ASSIGNED TASK -
Print exactly, and only, the lines from the one that has "menos goleador que" through the end of the material below, with both ends included and the pictures omitted.
#### PROVIDED MATERIAL
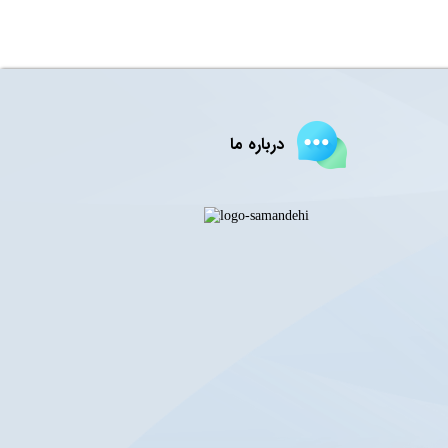
درباره ما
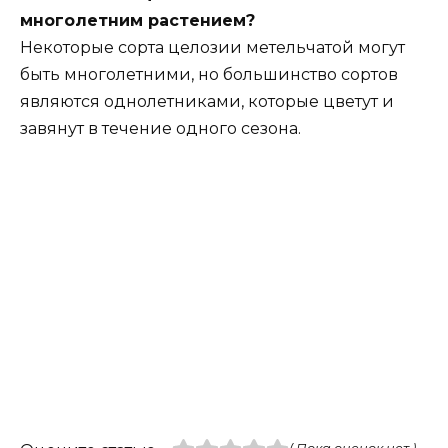
многолетним растением?
Некоторые сорта целозии метельчатой могут
быть многолетними, но большинство сортов
являются однолетниками, которые цветут и
завянут в течение одного сезона.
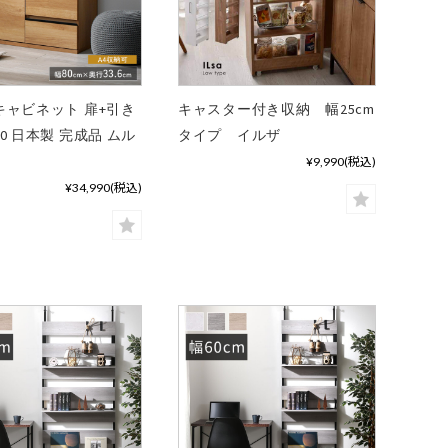
キャビネット 扉+引き
キャスター付き収納 幅25cm
80 日本製 完成品 ムル
タイプ イルザ
¥9,990
(税込)
¥34,990
(税込)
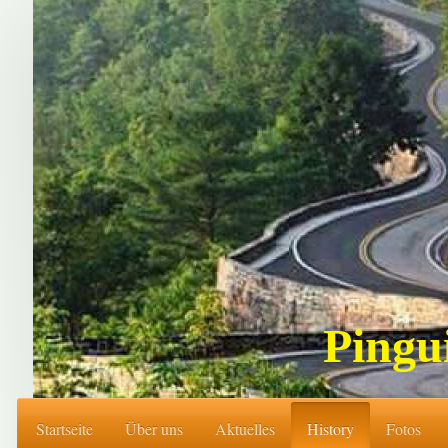
Pingu
Startseite
Über uns
Aktuelles
History
Fotos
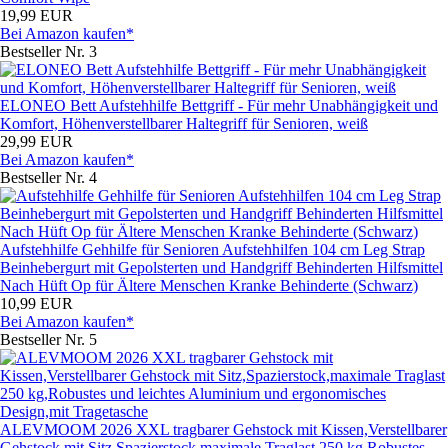
19,99 EUR
Bei Amazon kaufen*
Bestseller Nr. 3
ELONEO Bett Aufstehhilfe Bettgriff - Für mehr Unabhängigkeit und
Komfort, Höhenverstellbarer Haltegriff für Senioren, weiß
29,99 EUR
Bei Amazon kaufen*
Bestseller Nr. 4
Aufstehhilfe Gehhilfe für Senioren Aufstehhilfen 104 cm Leg Strap
Beinhebergurt mit Gepolsterten und Handgriff Behinderten Hilfsmittel
Nach Hüft Op für Ältere Menschen Kranke Behinderte (Schwarz)
10,99 EUR
Bei Amazon kaufen*
Bestseller Nr. 5
ALEVMOOM 2026 XXL tragbarer Gehstock mit Kissen,Verstellbarer
Gehstock mit Sitz,Spazierstock,maximale Traglast 250 kg,Robustes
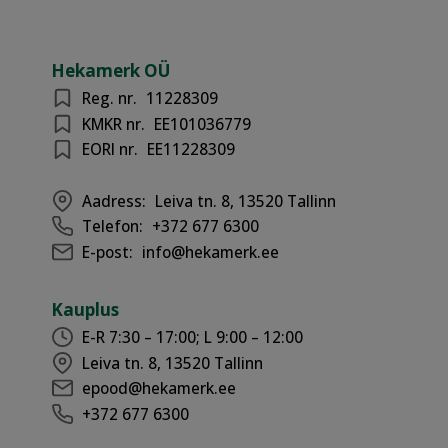
Hekamerk OÜ
Reg. nr.
11228309
KMKR nr.
EE101036779
EORI nr.
EE11228309
Aadress:
Leiva tn. 8, 13520 Tallinn
Telefon:
+372 677 6300
E-post:
info@hekamerk.ee
Kauplus
E-R 7:30 – 17:00; L 9:00 – 12:00
Leiva tn. 8, 13520 Tallinn
epood@hekamerk.ee
+372 677 6300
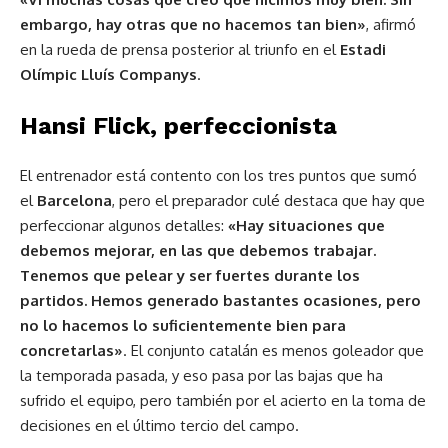
embargo, hay otras que no hacemos tan bien»
, afirmó
en la rueda de prensa posterior al triunfo en el
Estadi
Olímpic Lluís Companys
.
Hansi Flick, perfeccionista
El entrenador está contento con los tres puntos que sumó
el
Barcelona
, pero el preparador culé destaca que hay que
perfeccionar algunos detalles:
«Hay situaciones que
debemos mejorar, en las que debemos trabajar.
Tenemos que pelear y ser fuertes durante los
partidos. Hemos generado bastantes ocasiones, pero
no lo hacemos lo suficientemente bien para
concretarlas»
. El conjunto catalán es menos goleador que
la temporada pasada, y eso pasa por las bajas que ha
sufrido el equipo, pero también por el acierto en la toma de
decisiones en el último tercio del campo.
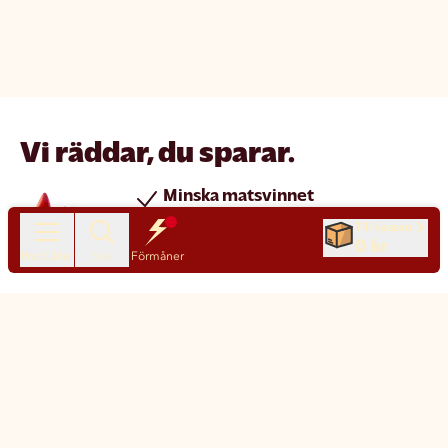
Vi räddar, du sparar.
Minska matsvinnet
Spara pengar
Till kassan
0 kr
Nya produkter varje dag
Produkter
Sök
Förmåner
Chatt
Kundservice
Matsmart made simple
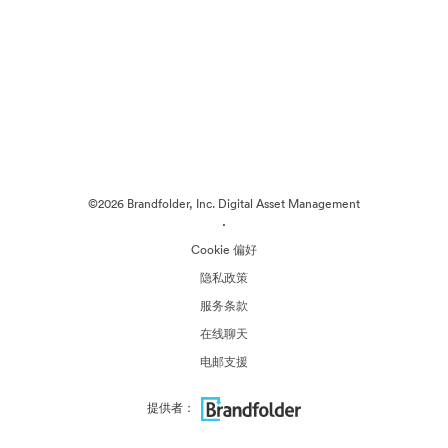
©2026 Brandfolder, Inc. Digital Asset Management
·
Cookie 偏好
隐私政策
服务条款
在线聊天
电邮支援
提供者：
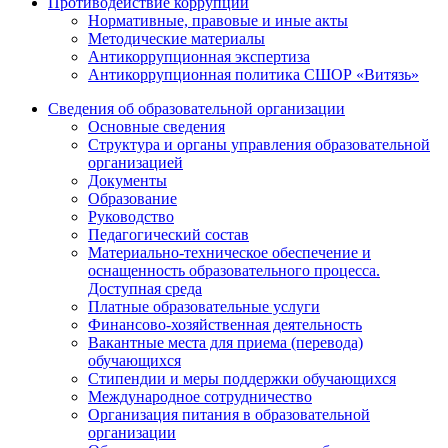
Противодействие коррупции
Нормативные, правовые и иные акты
Методические материалы
Антикоррупционная экспертиза
Антикоррупционная политика СШОР «Витязь»
Сведения об образовательной организации
Основные сведения
Структура и органы управления образовательной
организацией
Документы
Образование
Руководство
Педагогический состав
Материально-техническое обеспечение и
оснащенность образовательного процесса.
Доступная среда
Платные образовательные услуги
Финансово-хозяйственная деятельность
Вакантные места для приема (перевода)
обучающихся
Стипендии и меры поддержки обучающихся
Международное сотрудничество
Организация питания в образовательной
организации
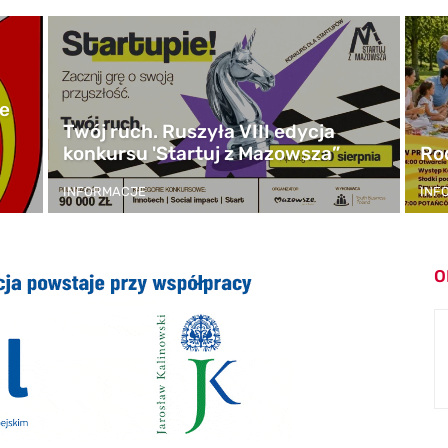
ce
Twój ruch. Ruszyła VIII edycja
konkursu 'Startuj z Mazowsza”
Ro
INFORMACJE
INF
O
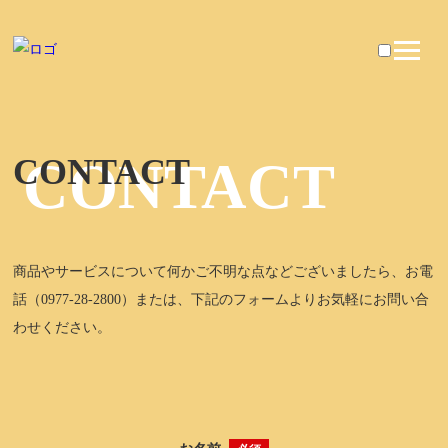
CONTACT
CONTACT
商品やサービスについて何かご不明な点などございましたら、お電
話（0977-28-2800）または、下記のフォームよりお気軽にお問い合
わせください。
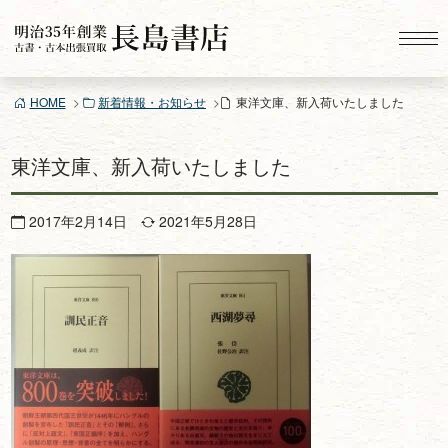
コ
ン
テ
ン
HOME
新着情報・お知らせ
東洋文庫、新入荷いたしました
ツ
へ
ス
東洋文庫、新入荷いたしました
キ
ッ
2017年2月14日
2021年5月28日
プ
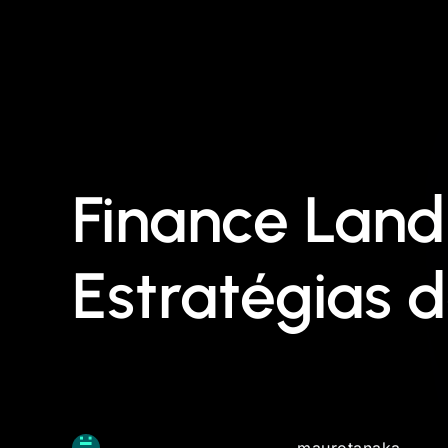
Finance Land
Estratégias 
maurotanaka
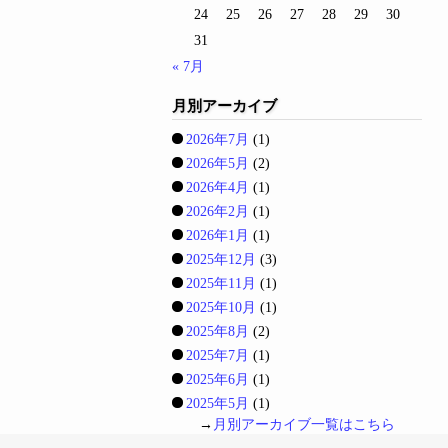
24
25
26
27
28
29
30
31
« 7月
月別アーカイブ
2026年7月
(1)
2026年5月
(2)
2026年4月
(1)
2026年2月
(1)
2026年1月
(1)
2025年12月
(3)
2025年11月
(1)
2025年10月
(1)
2025年8月
(2)
2025年7月
(1)
2025年6月
(1)
2025年5月
(1)
→
月別アーカイブ一覧はこちら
########
RESULT -
. El conjunto catalán es menos goleador que
la temporada pasada, y eso pasa por las bajas que ha
sufrido el equipo, pero también por el acierto en la toma de
decisiones en el último tercio del campo.
Vi räddar, du sparar.
Minska matsvinnet
Spara pengar
Till kassan
0 kr
Nya produkter varje dag
Produkter
Sök
Förmåner
Chatt
Kundservice
Matsmart made simple
©2026 Brandfolder, Inc. Digital Asset Management
·
Cookie 偏好
隐私政策
服务条款
在线聊天
电邮支援
提供者：
Противодействие коррупции
Нормативные, правовые и иные акты
Методические материалы
Антикоррупционная экспертиза
Антикоррупционная политика СШОР «Витязь»
Сведения об образовательной организации
Основные сведения
Структура и органы управления образовательной
организацией
Документы
Образование
Руководство
Педагогический состав
Материально-техническое обеспечение и
оснащенность образовательного процесса.
Доступная среда
Платные образовательные услуги
Финансово-хозяйственная деятельность
Вакантные места для приема (перевода)
обучающихся
Стипендии и меры поддержки обучающихся
Международное сотрудничество
Организация питания в образовательной
организации
ce
Twój ruch. Ruszyła VIII edycja
konkursu 'Startuj z Mazowsza”
Ro
INFORMACJE
INF
O
CONTACT
CONTACT
商品やサービスについて何かご不明な点などございましたら、お電
話（0977-28-2800）または、下記のフォームよりお気軽にお問い合
わせください。
コ
ン
テ
ン
HOME
新着情報・お知らせ
東洋文庫、新入荷いたしました
ツ
へ
ス
東洋文庫、新入荷いたしました
キ
ッ
2017年2月14日
2021年5月28日
プ
Finance Land
Estratégias 
maurotanaka
24
25
26
27
28
29
30
31
« 7月
月別アーカイブ
2026年7月
(1)
2026年5月
(2)
2026年4月
(1)
2026年2月
(1)
2026年1月
(1)
2025年12月
(3)
2025年11月
(1)
2025年10月
(1)
2025年8月
(2)
2025年7月
(1)
2025年6月
(1)
2025年5月
(1)
→
月別アーカイブ一覧はこちら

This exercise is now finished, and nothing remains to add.